Июльский Пленум ЦК 1928 г. прошел в тревожной и нервной обстановке. Уже перед его началом стал очевиден раскол в руководстве партии. Образовались две фракции: экстремисты, которых возглавляли Бухарин, Томский, Угланов и примкнувшие к ним, но совершенно не имевшие политического лица Рыков и Куйбышев; прагматики во главе со Сталиным, Молотовым, Микояном. Последние совершенно не верили в близкую перспективу Мировой революции и вполне отдавали себе отчет в тупиковом состоянии советской экономики благодаря самоубийственному курсу «ножниц цен». Крестьяне по-прежнему саботировали сдачу зерна государству по заниженным ценам, государство выталкивало частного торговца на черный рынок, государственная торговля оказалась неспособной удовлетворять потребности населения. В сельских магазинах необходимую покупателям мануфактуру продавали в ограниченном режиме (причем нередко это было низкосортное, так называемое солдатское сукно), а в порядке «принудительного ассортимента» сбывали ненужные крестьянину духи или бусы низкого качества и по высоким ценам.[410]

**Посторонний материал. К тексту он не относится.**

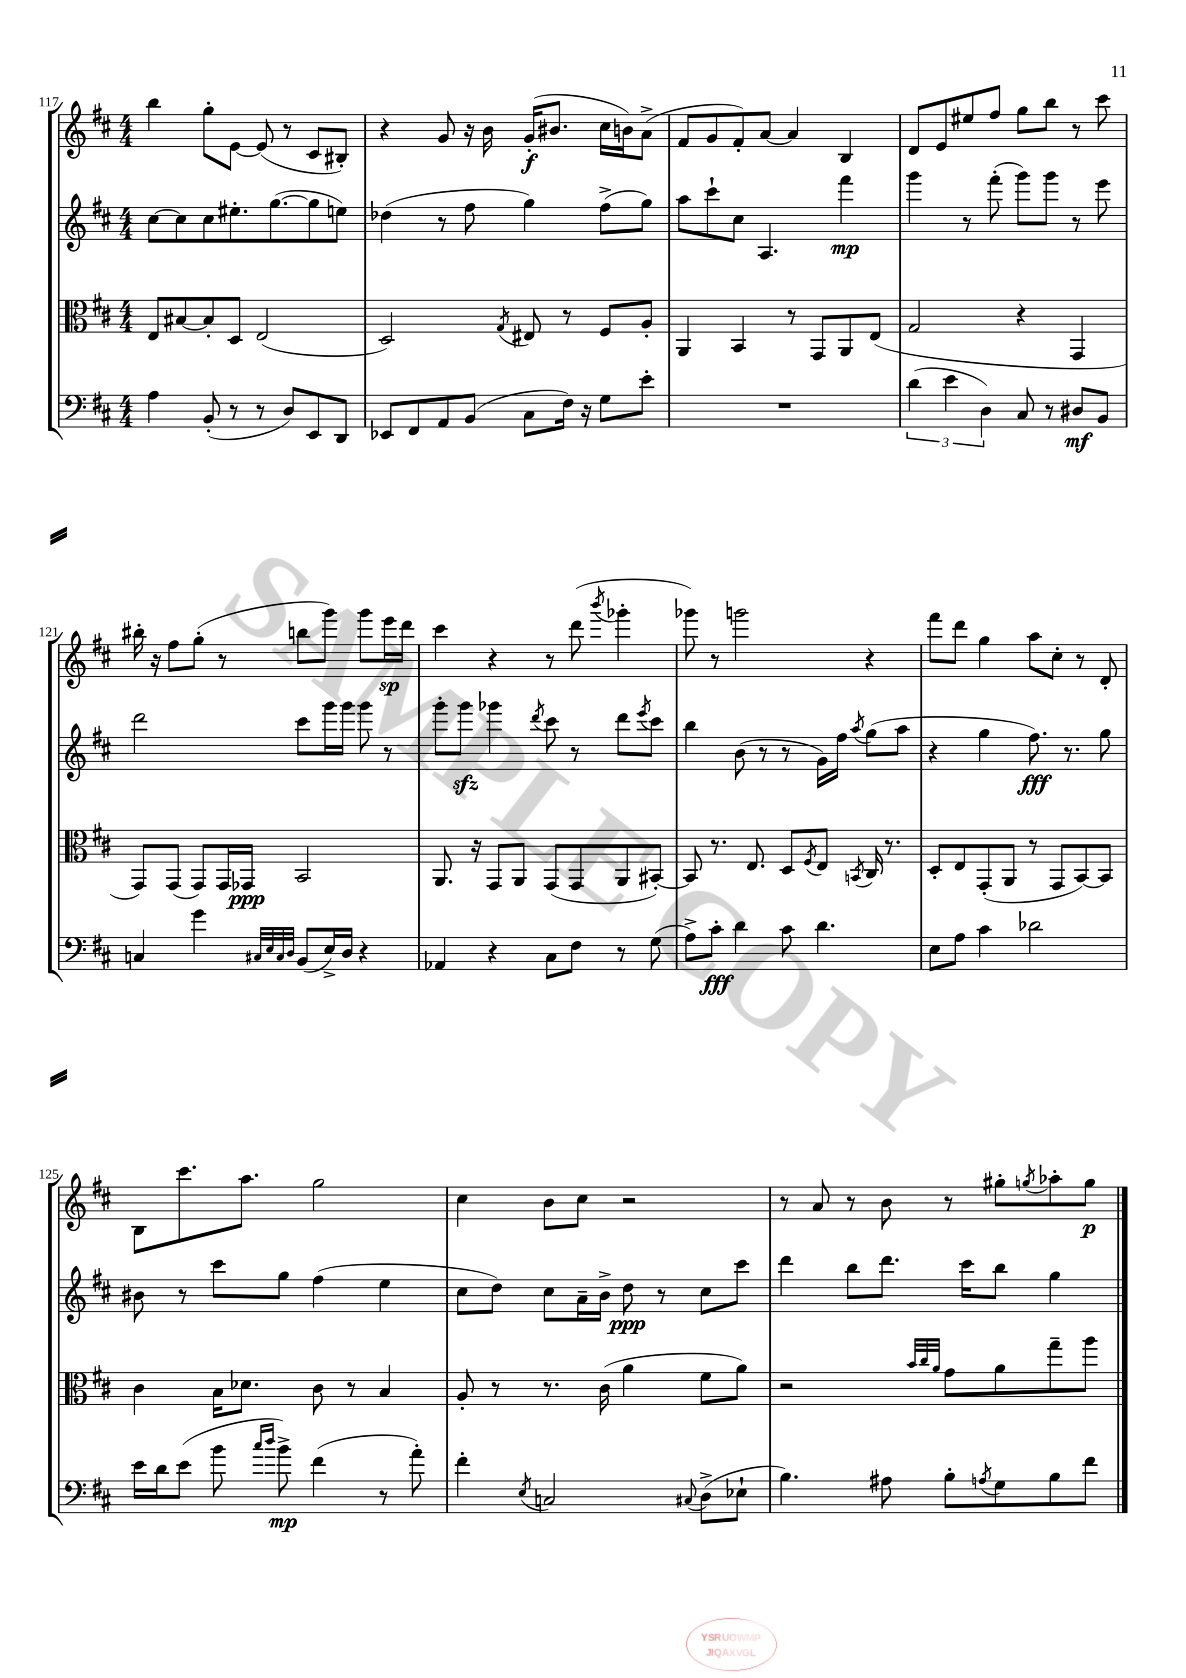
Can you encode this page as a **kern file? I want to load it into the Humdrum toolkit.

**kern	**dynam	**kern	**dynam	**kern	**dynam	**kern	**dynam
*part4	*part4	*part3	*part3	*part2	*part2	*part1	*part1
*staff4	*staff4	*staff3	*staff3	*staff2	*staff2	*staff1	*staff1
*clefF4	*	*clefC3	*	*clefG2	*	*clefG2	*
*k[f#c#]	*	*k[f#c#]	*	*k[f#c#]	*	*k[f#c#]	*
*M4/4	*	*M4/4	*	*M4/4	*	*M4/4	*
=117	=117	=117	=117	=117	=117	=117	=117
4A\	.	8E/L	.	[8cc#\L	.	4bb\	.
.	.	[8B#X/	.	8cc#\]	.	.	.
(8BB'/	.	8B#'/]	.	8cc#\	.	8gg'\L	.
8r	.	8D/J	.	8.ee#X'\	.	[8e\J	.
8r	.	(2E/	.	.	.	(8e/]	.
.	.	.	.	([8.gg\	.	.	.
8D/L)	.	.	.	.	.	8r	.
8EE/	.	.	.	8gg\]	.	8c#/L	.
8DD/J	.	.	.	8een\J)	.	8B#X'/J)	.
=118	=118	=118	=118	=118	=118	=118	=118
8EE-X/L	.	2D/)	.	(4dd-X\	.	4r	.
8FF#/	.	.	.	.	.	.	.
8AA/	.	.	.	8r	.	8g/	.
(8BB/J	.	.	.	8ff#\	.	16r	.
.	.	.	.	.	.	16b\	.
.	.	8qG/	.	.	.	.	.
8C#\L	.	8E#X/	.	4gg\)	.	(16g'/KL	f
.	.	.	.	.	.	8.b#X/J	.
16F#\Jk)	.	8r	.	.	.	.	.
16r	.	.	.	.	.	.	.
8G\L	.	8F#/L	.	(8ff#^\L	.	16cc#\LL	.
.	.	.	.	.	.	16bn\J)	.
8e'\J	.	8A'/J	.	8gg\J)	.	(8a^\J	.
=119	=119	=119	=119	=119	=119	=119	=119
1r	.	4AA/	.	8aa\L	.	8f#/L	.
.	.	.	.	8ccc#`\	.	8g/	.
.	.	4BB/	.	8cc#\J	.	8f#'/)	.
.	.	.	.	4.A/	.	[8a/J	.
.	.	8r	.	.	.	4a/]	.
.	.	8GG/L	.	.	.	.	.
.	.	8AA/	.	4fff#\	mp	4B/	.
.	.	(8E/J	.	.	.	.	.
=120	=120	=120	=120	=120	=120	=120	=120
(6d\	.	2G/	.	4ggg\	.	8d/L	.
.	.	.	.	.	.	8e/	.
6e\	.	.	.	.	.	.	.
.	.	.	.	8r	.	8ee#X/	.
6D\)	.	.	.	.	.	.	.
.	.	.	.	(8fff#'\	.	8ff#/J	.
8C#/	.	4r	.	8ggg\L)	.	8gg\L	.
8r	.	.	.	8ggg\J	.	8bb\J	.
8D#X/L	mf	4GG/	.	8r	.	8r	.
8BB/J	.	.	.	8eee\	.	8ccc#\	.
!!LO:LB:g=z
=121	=121	=121	=121	=121	=121	=121	=121
4Cn/	.	8GG/L)	.	2ddd\	.	16bb#X'\	.
.	.	.	.	.	.	16r	.
.	.	(8GG/J	.	.	.	8ff#\L	.
4g\	.	8GG/L)	.	.	.	(8gg'\J	.
.	.	16GG/L	.	.	.	8r	.
.	.	16GG-X/JJ	ppp	.	.	.	.
32qqC#X/LLL	.	.	.	.	.	.	.
32qqE/	.	.	.	.	.	.	.
32qqC#/	.	.	.	.	.	.	.
32qqD/JJJ	.	.	.	.	.	.	.
(8BB/L	.	2BB/	.	8ccc#\L	.	8bbn\L	.
16E^/L)	.	.	.	16ggg\L	.	8ggg\J)	.
16D/JJ	.	.	.	16ggg\JJ	.	.	.
4r	.	.	.	8ggg\	.	8ggg\L	.
.	.	.	.	8r	.	16eee\L	sp
.	.	.	.	.	.	16ddd\JJ	.
=122	=122	=122	=122	=122	=122	=122	=122
4AA-X/	.	8.AA/	.	8ggg'\L	.	4ccc#\	.
.	.	.	.	8gggzz\J	.	.	.
.	.	16r	.	.	.	.	.
4r	.	8GG/L	.	4ggg-X\	.	4r	.
.	.	8AA/J	.	.	.	.	.
.	.	.	.	8qddd/	.	.	.
8C#\L	.	(8GG/L	.	8ccc#\	.	8r	.
8F#\J	.	8GG/	.	8r	.	(8ddd\	.
.	.	.	.	.	.	8qbbb/	.
8r	.	8AA/	.	8ddd\L	.	4ggg-X'\	.
.	.	.	.	8qeee/	.	.	.
(8G\	.	[8BB#X'/J)	.	8ccc#\J	.	.	.
=123	=123	=123	=123	=123	=123	=123	=123
8A^\L)	.	8BB#/]	.	4bb\	.	8ggg-X\)	.
8c#'\J	fff	8.r	.	.	.	8r	.
4d\	.	.	.	(8b\	.	2gggn\	.
.	.	8.E/	.	.	.	.	.
.	.	.	.	8r	.	.	.
8c#\	.	8D/L	.	8r	.	.	.
.	.	8qF#/	.	.	.	.	.
4.d\	.	8E/J	.	16g\LL)	.	.	.
.	.	.	.	16ff#\JJ	.	.	.
.	.	8qBBn/	.	8qaa/	.	.	.
.	.	16C#/	.	(8gg\L	.	4r	.
.	.	8.r	.	.	.	.	.
.	.	.	.	8aa\J	.	.	.
=124	=124	=124	=124	=124	=124	=124	=124
8E\L	.	8D'/L	.	4r	.	8fff#\L	.
8A\J	.	8E/	.	.	.	8ddd\J	.
4c#\	.	(8GG'/	.	4gg\	.	4gg\	.
.	.	8AA/J	.	.	.	.	.
2d-X\	.	8r	.	8.ff#\)	fff	8aa\L	.
.	.	8GG/L	.	.	.	8cc#'\J	.
.	.	.	.	8.r	.	.	.
.	.	[8BB/)	.	.	.	8r	.
.	.	8BB/J]	.	8gg\	.	8d'/	.
!!LO:LB:g=z
=125	=125	=125	=125	=125	=125	=125	=125
16e\LL	.	4c#\	.	8b#X\	.	8B\L	.
16d\J	.	.	.	.	.	.	.
(8e\J	.	.	.	8r	.	8.ccc#\	.
8b\	.	16B\KL	.	8ccc#\L	.	.	.
.	.	8.d-X\J	.	.	.	8.aa\J	.
16qqcc#/LL	.	.	.	.	.	.	.
16qqdd/JJ	.	.	.	.	.	.	.
8b^\)	mp	.	.	8gg\J	.	.	.
(4f#\	.	8c#\	.	(4ff#\	.	2gg\	.
.	.	8r	.	.	.	.	.
8r	.	4B/	.	4ee\	.	.	.
8a'\)	.	.	.	.	.	.	.
=126	=126	=126	=126	=126	=126	=126	=126
4f#'\	.	8A'/	.	8cc#\L	.	4cc#\	.
.	.	8r	.	8dd\J)	.	.	.
8qE/	.	.	.	.	.	.	.
2Cn/	.	8.r	.	8cc#\L	.	8b\L	.
.	.	.	.	16a~\L	.	8cc#\J	.
.	.	(16c#\	.	16b^\JJ	.	.	.
.	.	4a\	.	8dd\	ppp	2r	.
.	.	.	.	8r	.	.	.
8qqC#X/	.	.	.	.	.	.	.
(8D^\L	.	8f#\L	.	8cc#\L	.	.	.
8E-X`\J	.	8a\J)	.	8ccc#\J	.	.	.
=127	=127	=127	=127	=127	=127	=127	=127
4.B\)	.	2r	.	4ddd\	.	8r	.
.	.	.	.	.	.	8a/	.
.	.	.	.	8bb\L	.	8r	.
8A#X\	.	.	.	8.ddd\J	.	8b\	.
.	.	32qqb/LLL	.	.	.	.	.
.	.	32qqcc#/	.	.	.	.	.
.	.	32qqa/JJJ	.	.	.	.	.
8B'\L	.	8g\L	.	.	.	8r	.
.	.	.	.	16ccc#\KL	.	.	.
8qAn/	.	.	.	.	.	.	.
8G\	.	8a\	.	8bb\J	.	8gg#X'\L	.
.	.	.	.	.	.	8qggn/	.
8B\	.	8gg~\	.	4gg\	.	8aa-X'\	.
8f#\J	.	8aa\J	.	.	.	8gg\J	p
==	==	==	==	==	==	==	==
*-	*-	*-	*-	*-	*-	*-	*-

Экстремисты-бухаринцы вцепились, словно собака в кость, в занимательные поиски «вредителей». Им это казалось разумным выходом из ситуации. И Ягода, и Евдокимов, охваченные азартом соперничества, ринулись в это грязное состязание, плодя десятками «липовые» дела. Вспомнили, что расстрелянный Ибраимов некогда состоял в националистическом движении «Милли-Фирк». Эту организацию теперь обвинили во всей уголовщине Ибраимова, организовав новое «дело» 63 бывших миллифирковцев.[411] Уничтожив крымско-татарскую интеллигенцию, взялись за российскую. Евдокимовцы доложили о том, что «контрреволюционная организация охватила собой ряд крупнейших трестов Украины — Югосталь, Химуголь, ЮРТ» (Южнорусский металлургический трест). По их уверениям, в центре всей паутины стоял «московский центр» во главе с неким Рабиновичем, который якобы руководил антисоветскими диверсиями и вредительством в Сибири, на Кавказе и на машиностроительных заводах Центральной России.[412]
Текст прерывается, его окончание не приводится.